ALBANY — All's fair in love and trash war.

The opening battles between Twin Bridges Waste and Recycling and County Waste and Recycling was launched by Twin Bridges in the streets, with Twin Bridges offering a free year of trash disposal services to any customers who ditched their rival. County Waste had to respond by offering free trash services of its own, then it moved the war to a new theater, taking Twin Bridges to court over its tactics.

But now Twin Bridges has fired back, countersuing and accusing the parent company of County Waste of anti-competitive behavior of its own.

That parent company, international trash behemoth Waste Connections, operates in 42 U.S. states and six Canadian provinces. Twin Bridges is accusing it in a court filing Friday of using unfair tactics — such as predatory pricing, bad contracts and refusing to deal with potential rivals — to try to establish a monopoly on trash disposal services in the Capital Region, and Twin Bridges is asking the court for damages as a result.

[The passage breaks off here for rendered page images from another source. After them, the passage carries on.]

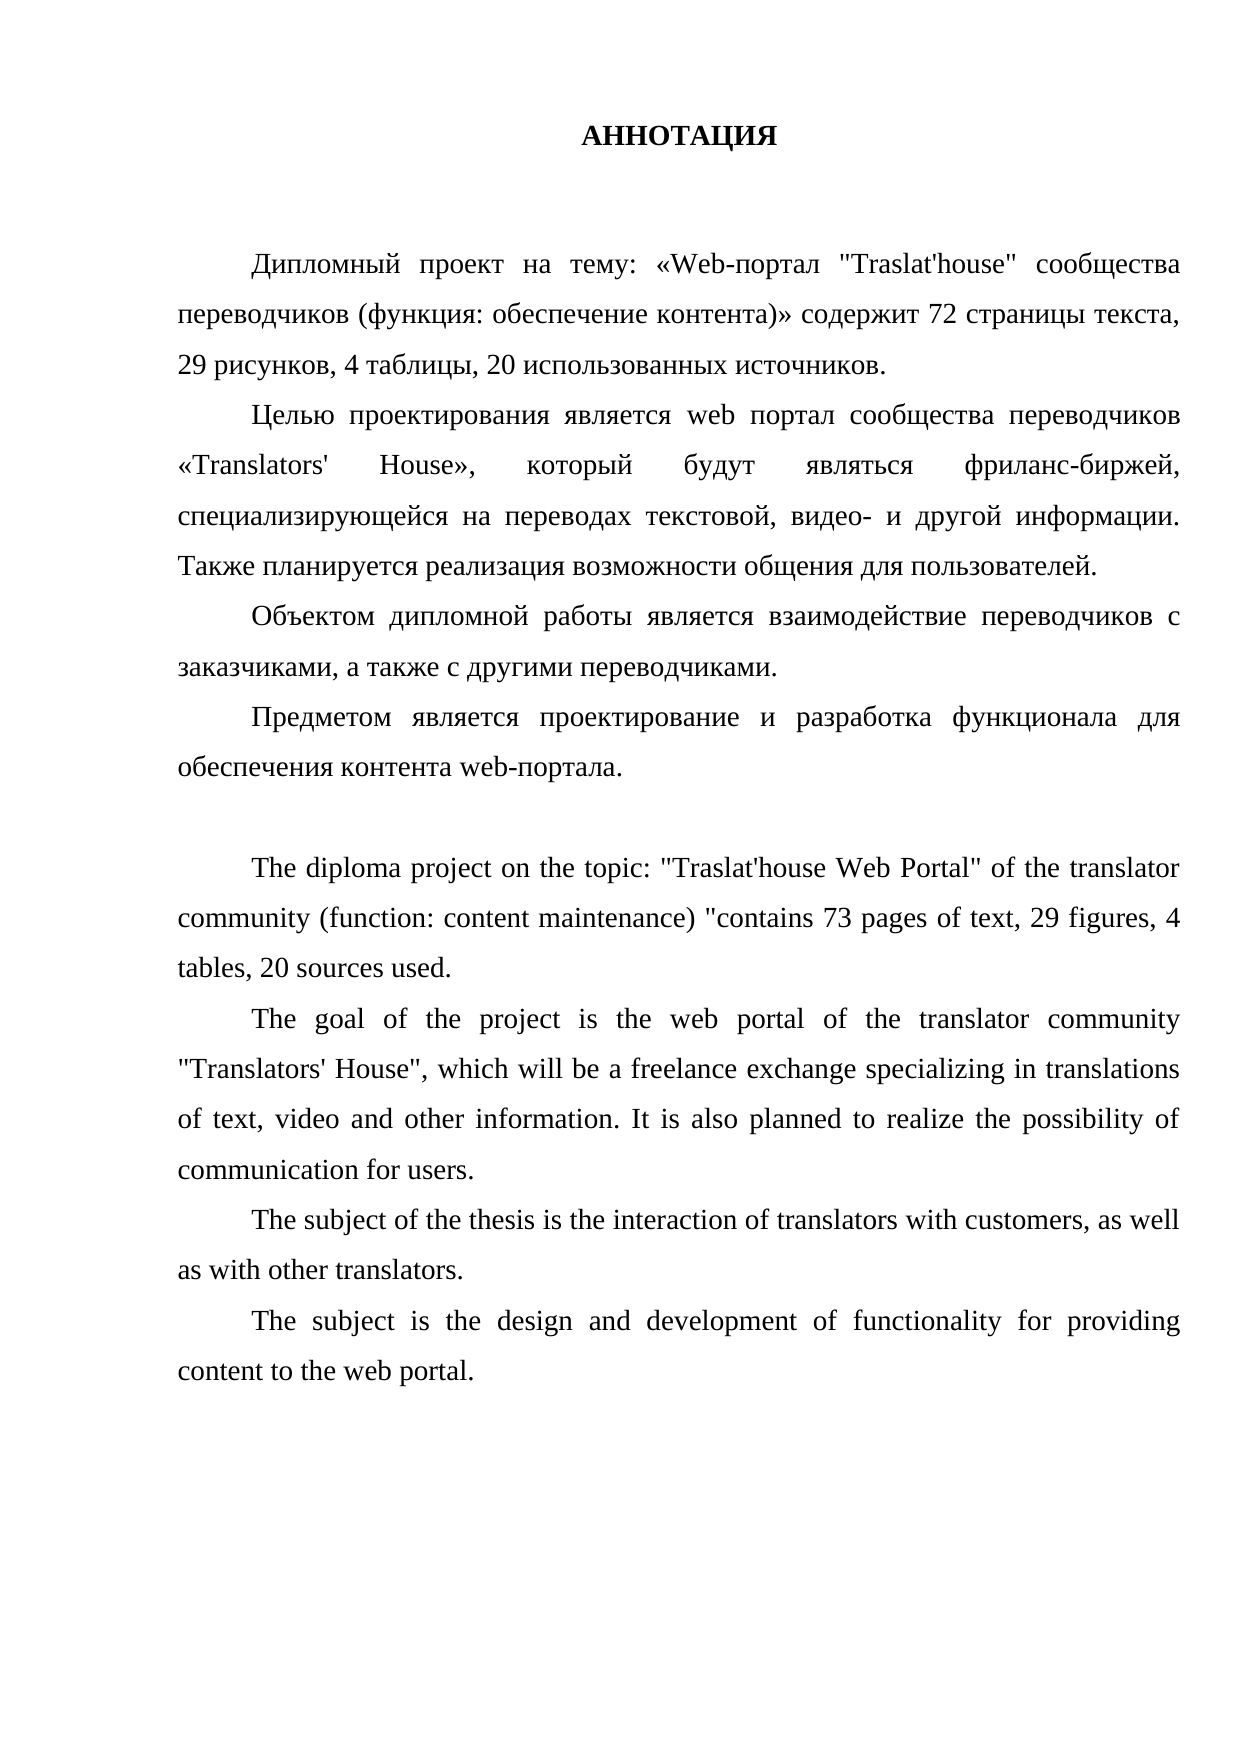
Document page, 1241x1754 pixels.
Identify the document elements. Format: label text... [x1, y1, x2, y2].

text The subject of the thesis is the interaction of translators with customers, as well as with other translators. [177, 1202, 1181, 1286]
subtitle Дипломный проект на тему: «Web-портал "Traslat'house" сообщества переводчиков (функция: обеспечение контента)» содержит 72 страницы текста, 29 рисунков, 4 таблицы, 20 использованных источников. [177, 246, 1181, 380]
text The subject is the design and development of functionality for providing content to the web portal. [177, 1303, 1181, 1387]
text The diploma project on the topic: "Traslat'house Web Portal" of the translator community (function: content maintenance) "contains 73 pages of text, 29 figures, 4 tables, 20 sources used. [177, 850, 1181, 984]
text Объектом дипломной работы является взаимодействие переводчиков с заказчиками, а также с другими переводчиками. [177, 598, 1181, 682]
text АННОТАЦИЯ [177, 118, 1181, 152]
text Предметом является проектирование и разработка функционала для обеспечения контента web-портала. [177, 699, 1181, 783]
text Целью проектирования является web портал сообщества переводчиков «Translators' House», который будут являться фриланс-биржей, специализирующейся на переводах текстовой, видео- и другой информации. Также планируется реализация возможности общения для пользователей. [177, 397, 1181, 582]
text The goal of the project is the web portal of the translator community "Translators' House", which will be a freelance exchange specializing in translations of text, video and other information. It is also planned to realize the possibility of communication for users. [177, 1001, 1181, 1185]
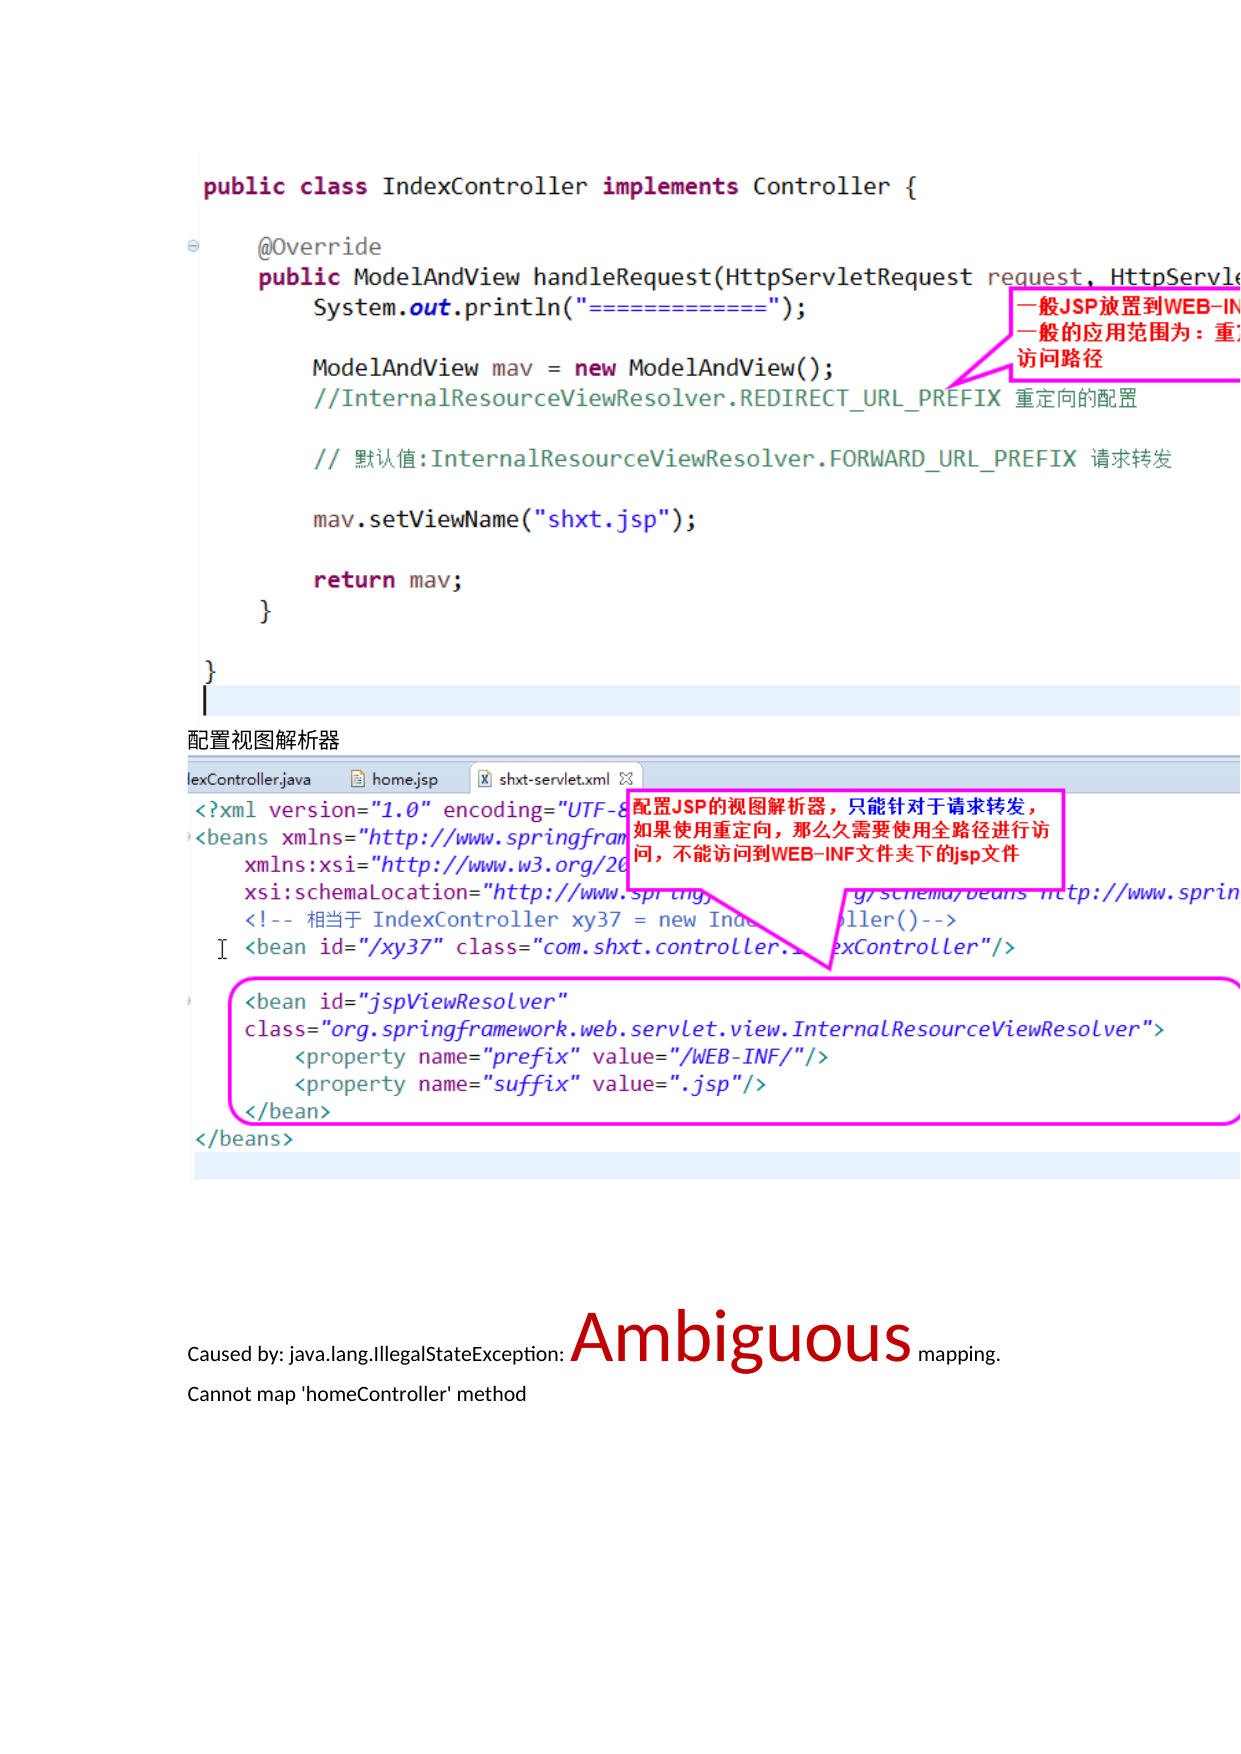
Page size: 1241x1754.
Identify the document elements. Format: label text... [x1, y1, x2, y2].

text 配置视图解析器 [187, 724, 1053, 755]
text Caused by: java.lang.IllegalStateException: Ambiguous mapping. Cannot map 'homeController' method [187, 1288, 1053, 1407]
picture [187, 755, 1241, 1182]
picture [187, 150, 1241, 724]
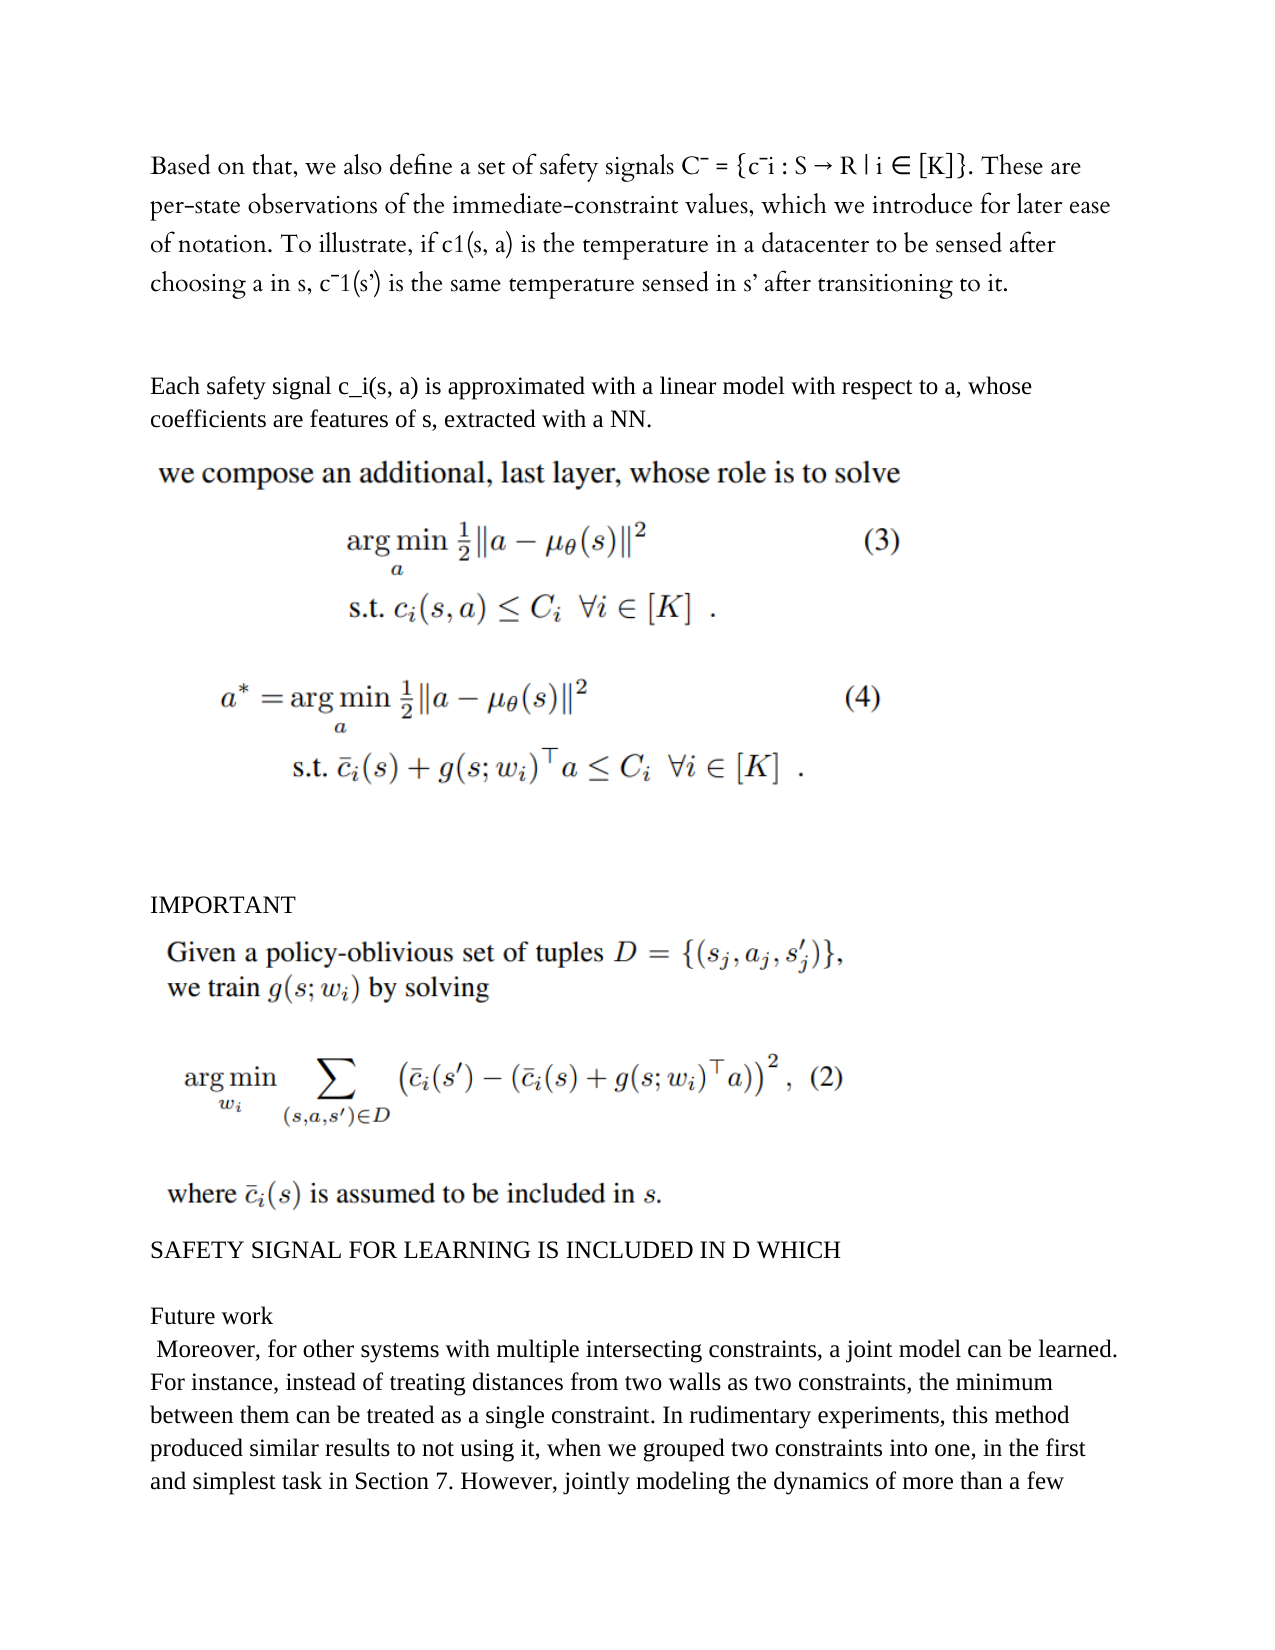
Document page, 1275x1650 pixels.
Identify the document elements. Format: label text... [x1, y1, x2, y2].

text Each safety signal c_i(s, a) is approximated with a linear model with respect to a, whose coefficients are features of s, extracted with a NN. [150, 371, 1125, 433]
text SAFETY SIGNAL FOR LEARNING IS INCLUDED IN D WHICH [150, 1235, 1125, 1264]
text Future work [150, 1301, 1125, 1330]
picture [150, 922, 859, 1231]
text IMPORTANT [150, 890, 1125, 919]
picture [150, 437, 926, 647]
text Based on that, we also define a set of safety signals C¯ = {c¯i : S → R | i ∈ [K]}. These are per-state observations of the immediate-constraint values, which we introduce for later ease of notation. To illustrate, if c1(s, a) is the temperature in a datacenter to be sensed after choosing a in s, c¯1(s’) is the same temperature sensed in s’ after transitioning to it. [150, 150, 1125, 300]
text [150, 1334, 1125, 1495]
picture [150, 650, 904, 820]
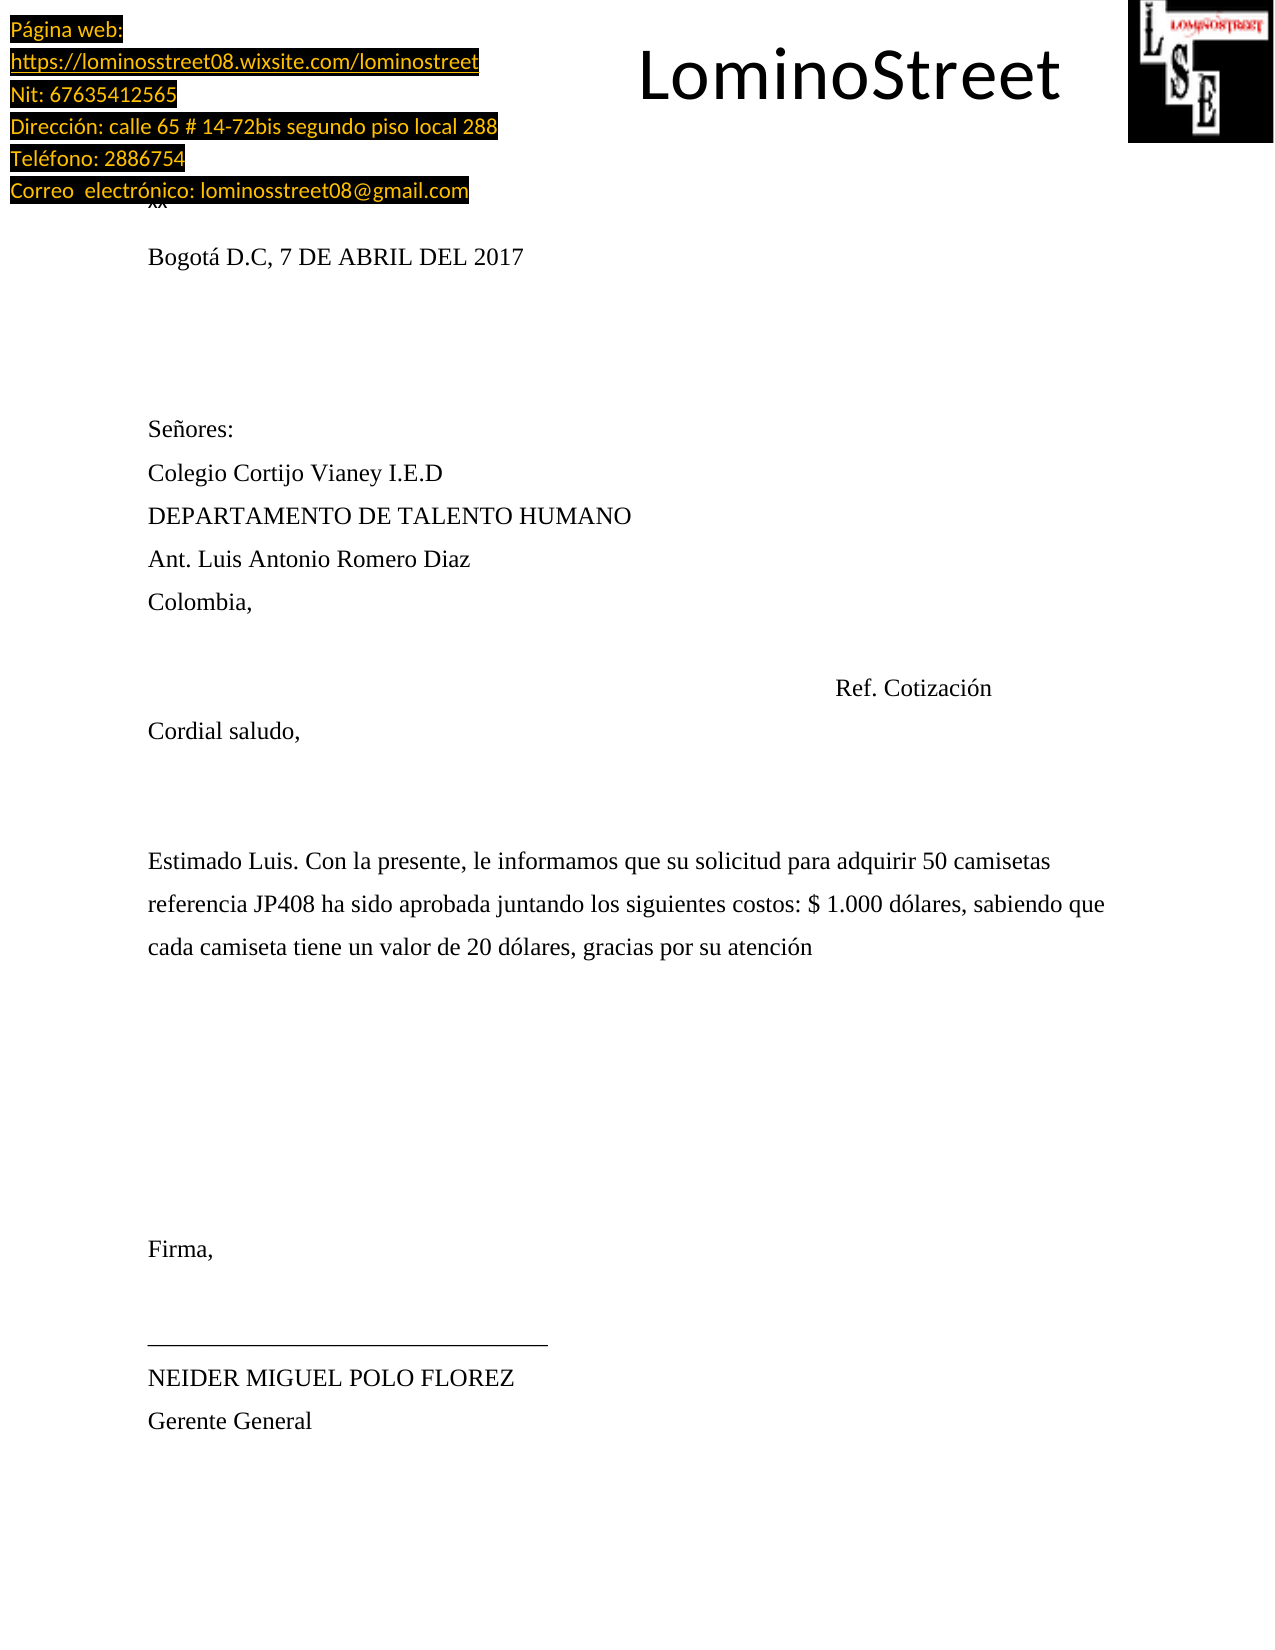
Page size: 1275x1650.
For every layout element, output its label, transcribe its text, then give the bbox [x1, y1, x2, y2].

text Gerente General [148, 1406, 1127, 1435]
text Señores: [148, 414, 1127, 443]
text Colegio Cortijo Vianey I.E.D [148, 458, 1127, 486]
text Ant. Luis Antonio Romero Diaz [148, 544, 1127, 573]
text Ref. Cotización [148, 673, 1127, 702]
text DEPARTAMENTO DE TALENTO HUMANO [148, 501, 1127, 529]
text ________________________________ [148, 1320, 1127, 1349]
text Bogotá D.C, 7 DE ABRIL DEL 2017 [148, 242, 1127, 271]
picture [1128, 0, 1274, 143]
text Cordial saludo, [148, 716, 1127, 745]
text Colombia, [148, 587, 1127, 616]
text Estimado Luis. Con la presente, le informamos que su solicitud para adquirir 50 camisetas referencia JP408 ha sido aprobada juntando los siguientes costos: $ 1.000 dólares, sabiendo que cada camiseta tiene un valor de 20 dólares, gracias por su atención [148, 846, 1127, 961]
text Firma, [148, 1234, 1127, 1263]
text NEIDER MIGUEL POLO FLOREZ [148, 1363, 1127, 1392]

Twin Bridges alleges in the legal filing that Waste Connections wants to crush Twin Bridges, establish a monopoly in the Capital Region, and then raise prices once customers have no other options.

County Waste accused Twin Bridges of dirty tricks of its own in a lawsuit filed last month. County Waste asked the court to order Twin Bridges to pay $150,000, and it accused Twin Bridges of abandoning 13 dumpsters and 27 trash bins belonging to County Waste in a parking lot, damaging the equipment.

The interwoven history between the two companies is complex. Twin Bridges is owned by Scott Earl, who made millions by building the very company he's now doing battle against — County Waste. Earl founded that company in 1990, built it into a trash empire, and then sold it to the international Waste Connections in 2011 for $300 million.

But Earl moved back to the Capital Region, bought Twin Bridges last summer, and has built it up from less than 5,000 customers to more than 50,000 customers. Robert Wright Disposal, a local competitor based in Bethlehem, was bought out by County Waste, and Earl has used it as a chance to try to peel off Wright's customers.